* _INSTRUCTION_
Before copying, set the pictures aside; then repeat every line below verbatim.
═════ RECORDS FOR PROCESSING
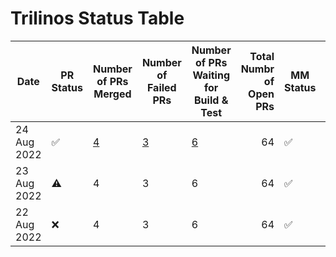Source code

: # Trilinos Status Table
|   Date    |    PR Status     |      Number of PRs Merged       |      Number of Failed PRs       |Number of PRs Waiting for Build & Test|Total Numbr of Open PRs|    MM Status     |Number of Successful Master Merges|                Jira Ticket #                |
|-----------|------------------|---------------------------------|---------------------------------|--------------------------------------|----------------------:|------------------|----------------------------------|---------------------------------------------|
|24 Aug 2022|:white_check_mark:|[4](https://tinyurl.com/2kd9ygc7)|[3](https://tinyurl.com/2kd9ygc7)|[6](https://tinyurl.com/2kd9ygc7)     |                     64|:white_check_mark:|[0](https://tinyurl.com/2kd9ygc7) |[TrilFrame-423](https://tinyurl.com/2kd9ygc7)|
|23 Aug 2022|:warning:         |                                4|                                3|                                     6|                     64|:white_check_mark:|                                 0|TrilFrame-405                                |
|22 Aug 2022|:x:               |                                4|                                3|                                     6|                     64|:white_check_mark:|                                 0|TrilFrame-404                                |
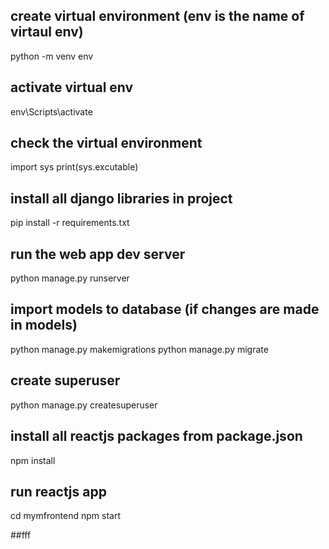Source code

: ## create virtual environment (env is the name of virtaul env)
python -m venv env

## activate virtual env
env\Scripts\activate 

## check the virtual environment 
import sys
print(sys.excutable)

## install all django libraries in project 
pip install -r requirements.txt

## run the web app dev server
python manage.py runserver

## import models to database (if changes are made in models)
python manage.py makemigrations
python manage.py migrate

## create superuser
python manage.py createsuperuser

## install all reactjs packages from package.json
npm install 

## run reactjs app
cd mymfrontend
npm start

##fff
══════════
* _EXPECTED ANSWER_
Source code

: # Trilinos Status Table
|   Date    |    PR Status     |      Number of PRs Merged       |      Number of Failed PRs       |Number of PRs Waiting for Build & Test|Total Numbr of Open PRs|    MM Status     |Number of Successful Master Merges|                Jira Ticket #                |
|-----------|------------------|---------------------------------|---------------------------------|--------------------------------------|----------------------:|------------------|----------------------------------|---------------------------------------------|
|24 Aug 2022|:white_check_mark:|[4](https://tinyurl.com/2kd9ygc7)|[3](https://tinyurl.com/2kd9ygc7)|[6](https://tinyurl.com/2kd9ygc7)     |                     64|:white_check_mark:|[0](https://tinyurl.com/2kd9ygc7) |[TrilFrame-423](https://tinyurl.com/2kd9ygc7)|
|23 Aug 2022|:warning:         |                                4|                                3|                                     6|                     64|:white_check_mark:|                                 0|TrilFrame-405                                |
|22 Aug 2022|:x:               |                                4|                                3|                                     6|                     64|:white_check_mark:|                                 0|TrilFrame-404                                |
Source code

: ## create virtual environment (env is the name of virtaul env)
python -m venv env

## activate virtual env
env\Scripts\activate 

## check the virtual environment 
import sys
print(sys.excutable)

## install all django libraries in project 
pip install -r requirements.txt

## run the web app dev server
python manage.py runserver

## import models to database (if changes are made in models)
python manage.py makemigrations
python manage.py migrate

## create superuser
python manage.py createsuperuser

## install all reactjs packages from package.json
npm install 

## run reactjs app
cd mymfrontend
npm start

##fff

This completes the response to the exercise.